**How to complete this task**
Locate the lines of the listing below that hold "protein", then copy each of them.
(Collected data begins)
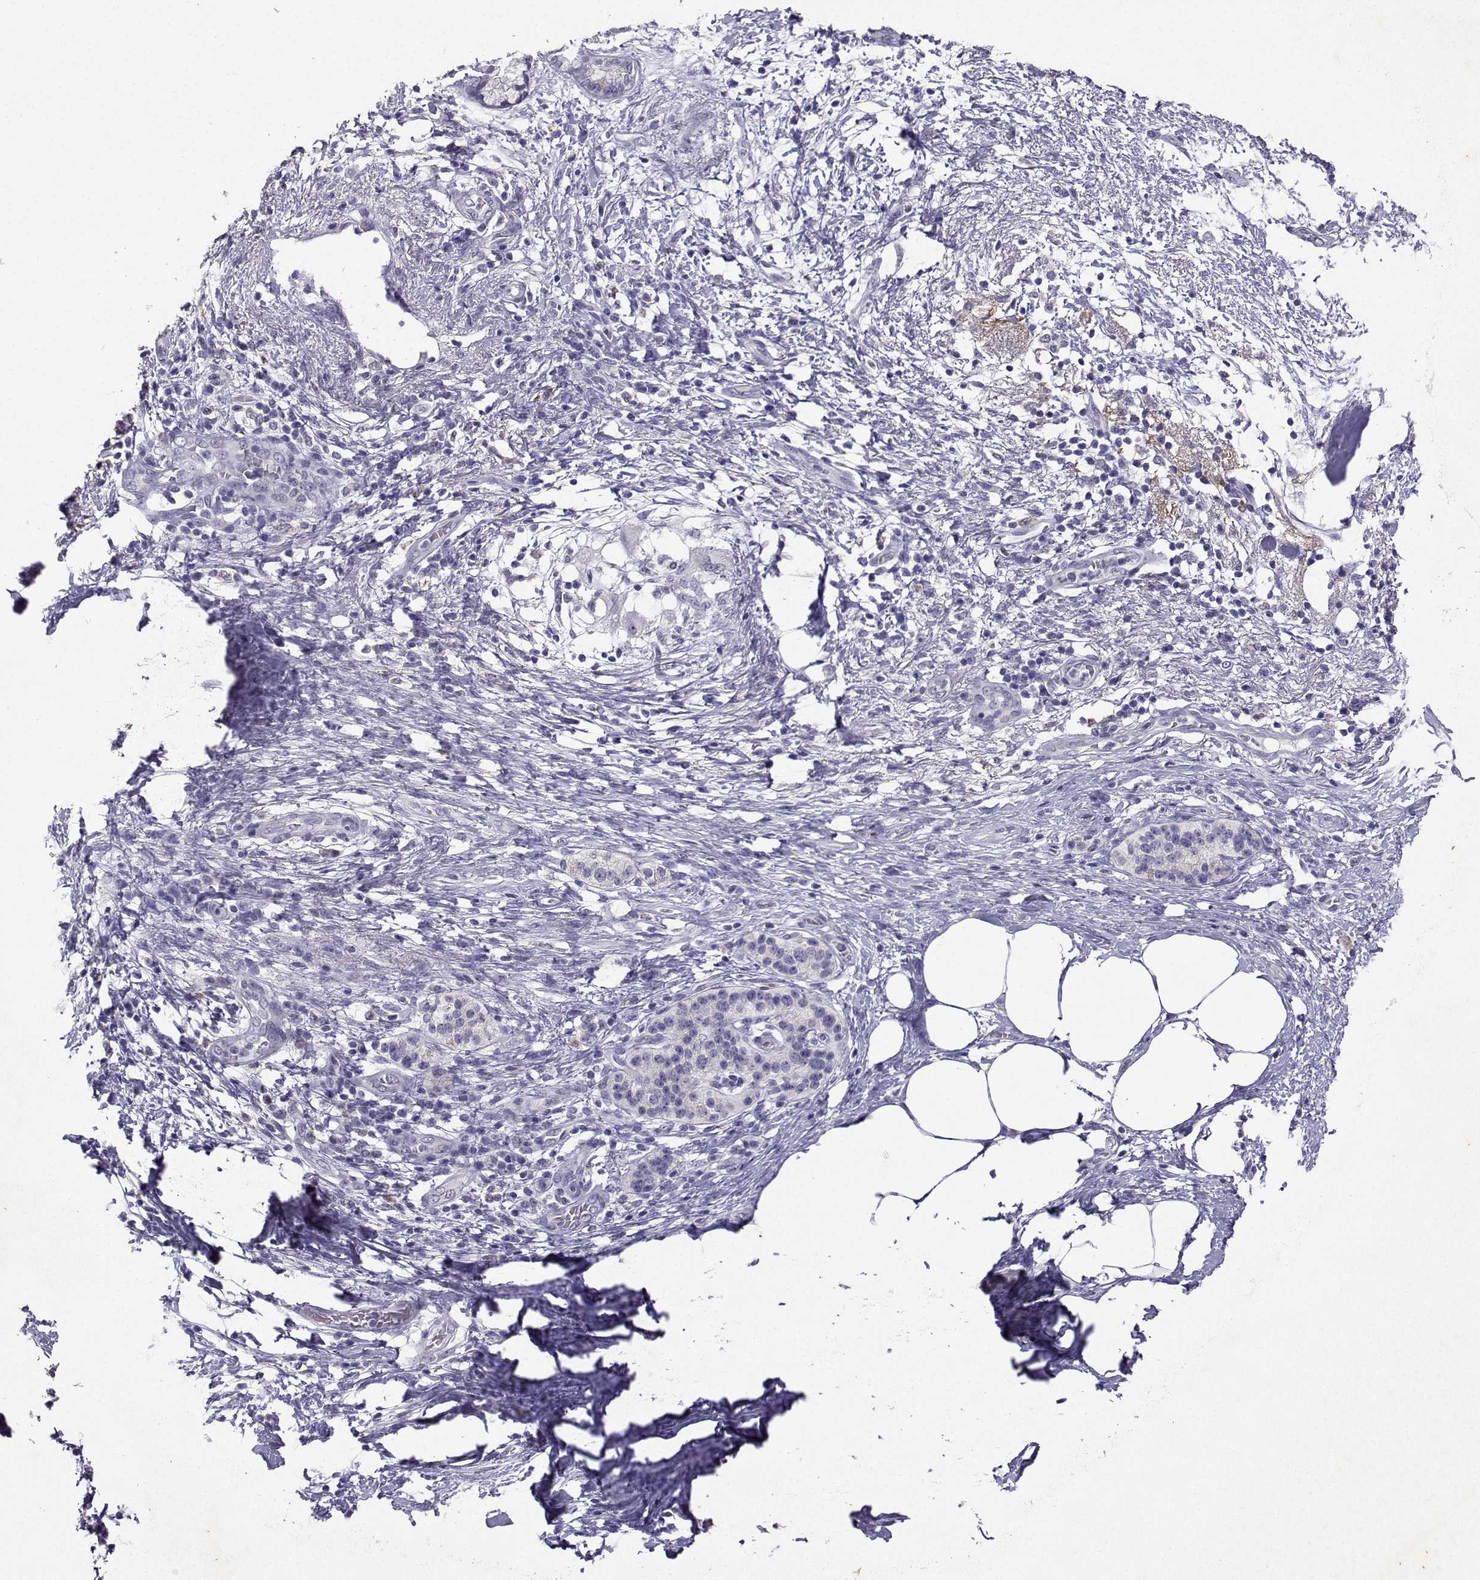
{"staining": {"intensity": "negative", "quantity": "none", "location": "none"}, "tissue": "pancreatic cancer", "cell_type": "Tumor cells", "image_type": "cancer", "snomed": [{"axis": "morphology", "description": "Adenocarcinoma, NOS"}, {"axis": "topography", "description": "Pancreas"}], "caption": "IHC photomicrograph of neoplastic tissue: human adenocarcinoma (pancreatic) stained with DAB reveals no significant protein positivity in tumor cells.", "gene": "TBR1", "patient": {"sex": "female", "age": 72}}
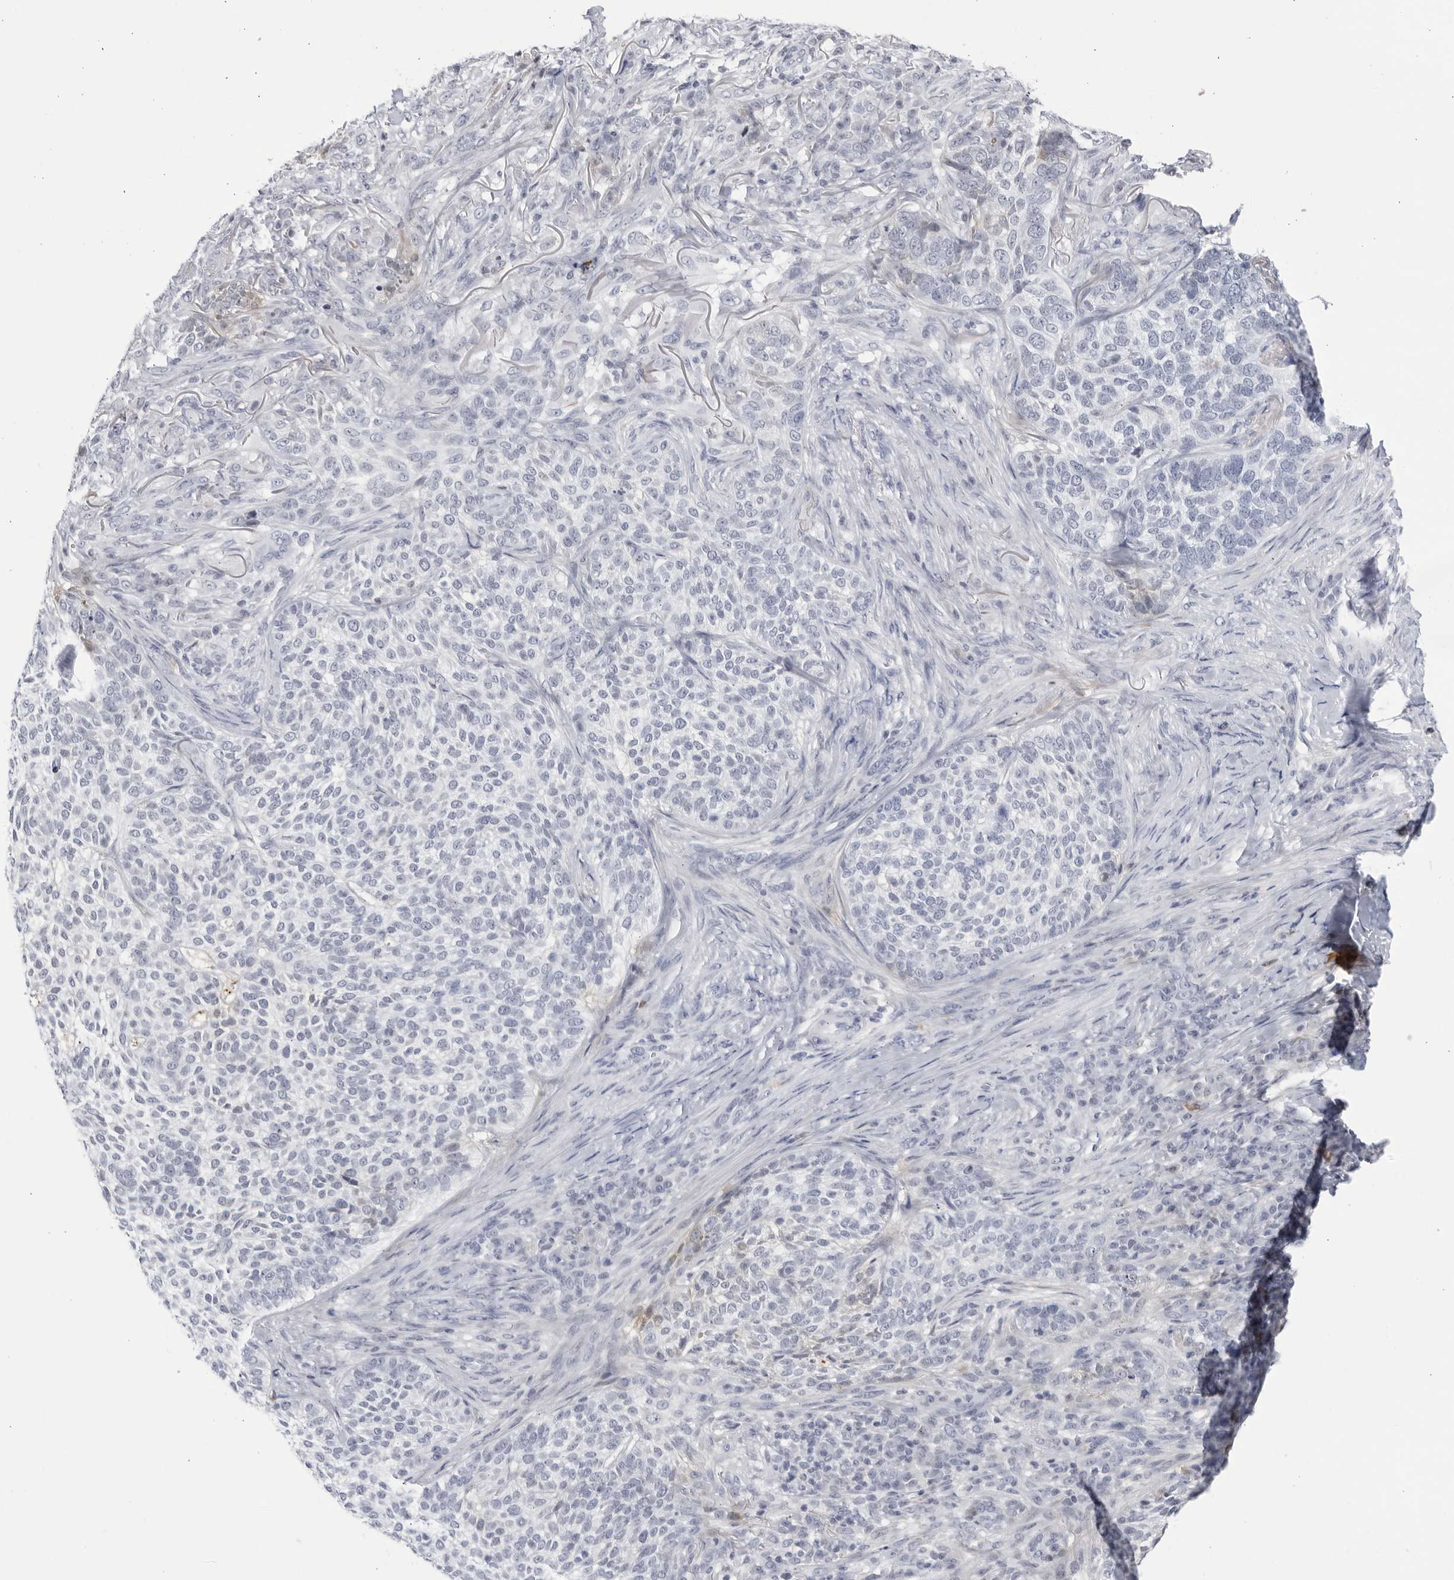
{"staining": {"intensity": "negative", "quantity": "none", "location": "none"}, "tissue": "skin cancer", "cell_type": "Tumor cells", "image_type": "cancer", "snomed": [{"axis": "morphology", "description": "Basal cell carcinoma"}, {"axis": "topography", "description": "Skin"}], "caption": "A micrograph of skin cancer stained for a protein demonstrates no brown staining in tumor cells.", "gene": "CNBD1", "patient": {"sex": "female", "age": 64}}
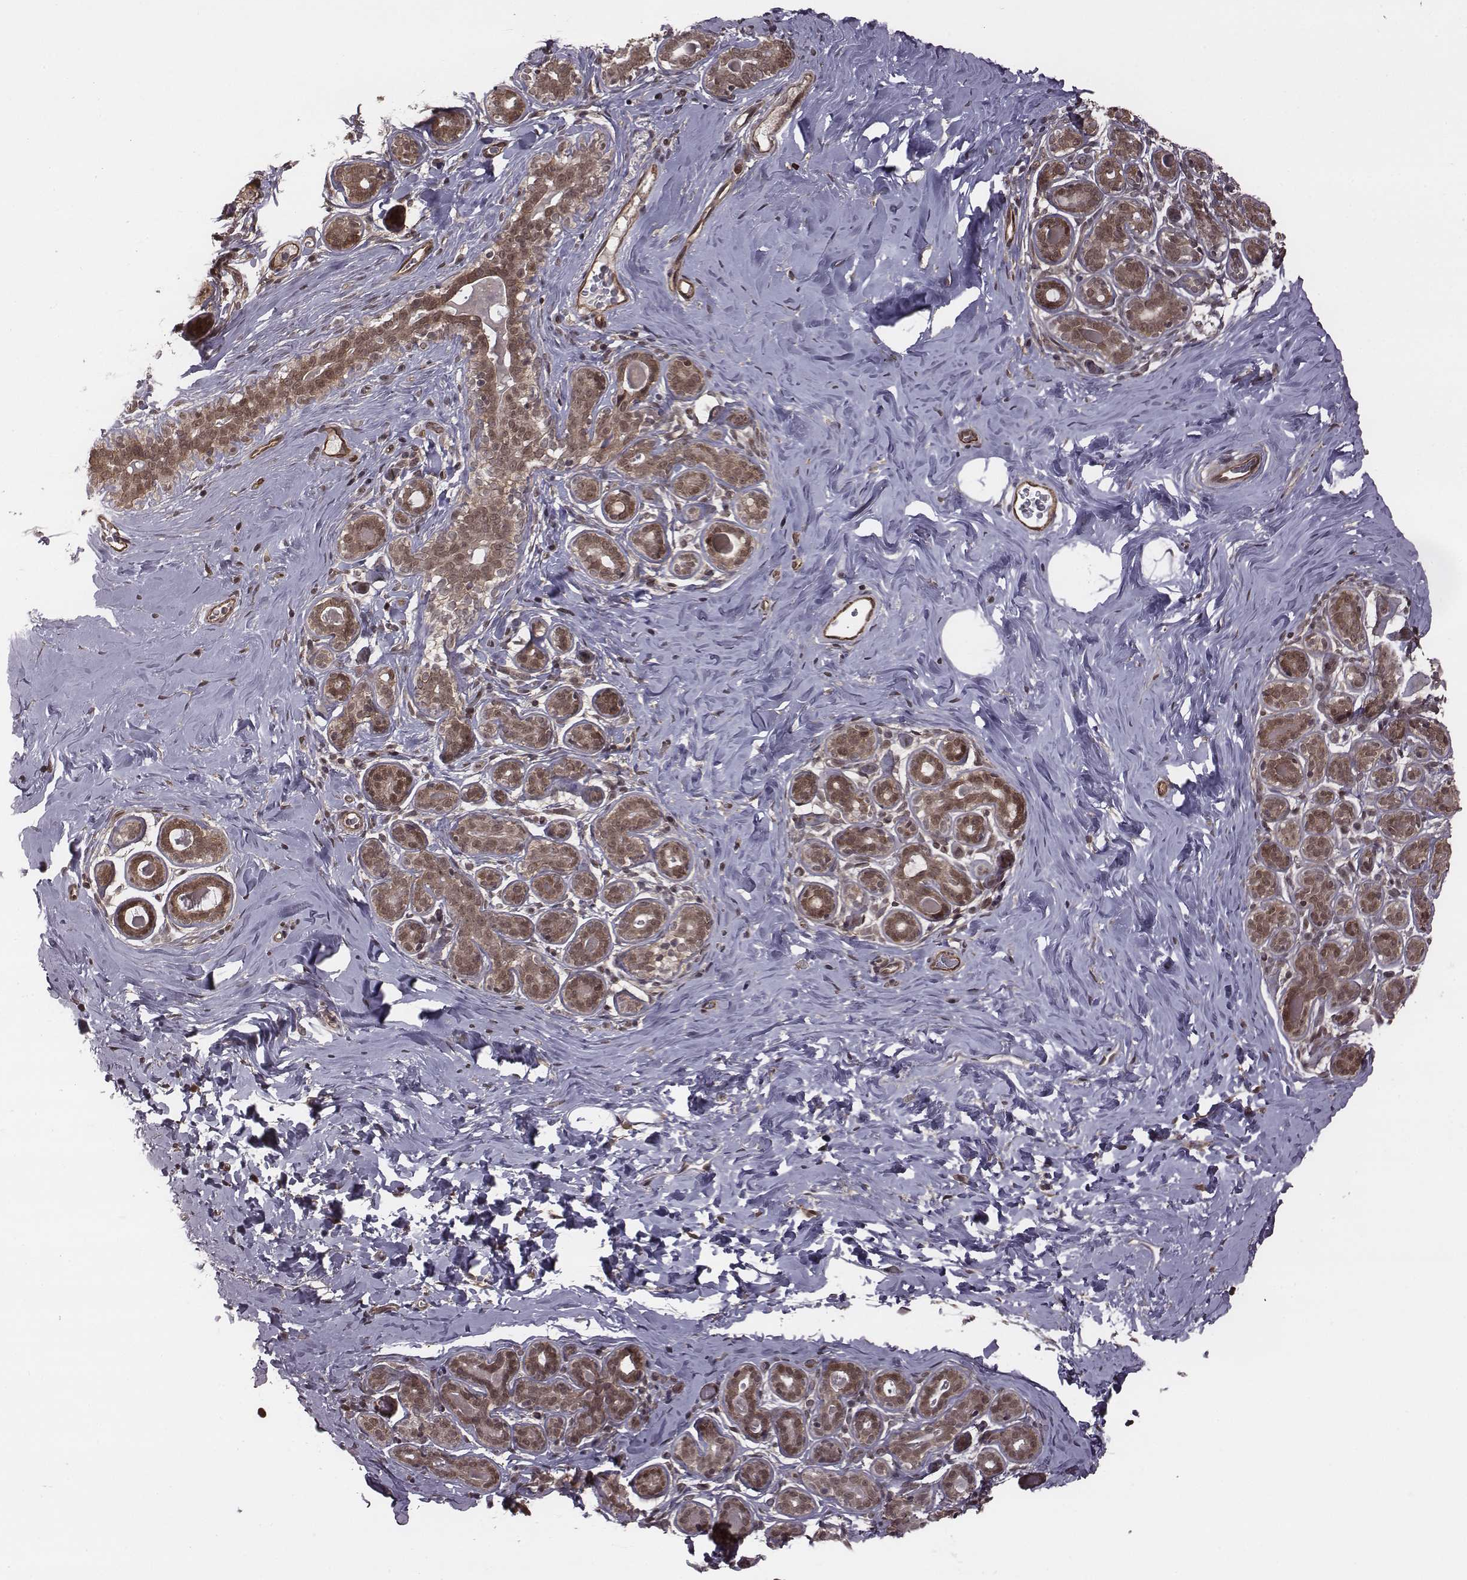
{"staining": {"intensity": "negative", "quantity": "none", "location": "none"}, "tissue": "breast", "cell_type": "Adipocytes", "image_type": "normal", "snomed": [{"axis": "morphology", "description": "Normal tissue, NOS"}, {"axis": "topography", "description": "Skin"}, {"axis": "topography", "description": "Breast"}], "caption": "Immunohistochemical staining of normal human breast reveals no significant staining in adipocytes.", "gene": "RPL3", "patient": {"sex": "female", "age": 43}}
(Collected data ends)
**Response area**
{"staining": {"intensity": "negative", "quantity": "none", "location": "none"}, "tissue": "pancreatic cancer", "cell_type": "Tumor cells", "image_type": "cancer", "snomed": [{"axis": "morphology", "description": "Adenocarcinoma, NOS"}, {"axis": "topography", "description": "Pancreas"}], "caption": "IHC photomicrograph of neoplastic tissue: human adenocarcinoma (pancreatic) stained with DAB reveals no significant protein positivity in tumor cells.", "gene": "TBR1", "patient": {"sex": "female", "age": 72}}
{"staining": {"intensity": "negative", "quantity": "none", "location": "none"}, "tissue": "skin cancer", "cell_type": "Tumor cells", "image_type": "cancer", "snomed": [{"axis": "morphology", "description": "Basal cell carcinoma"}, {"axis": "topography", "description": "Skin"}], "caption": "A micrograph of skin cancer stained for a protein demonstrates no brown staining in tumor cells.", "gene": "CNBD1", "patient": {"sex": "female", "age": 64}}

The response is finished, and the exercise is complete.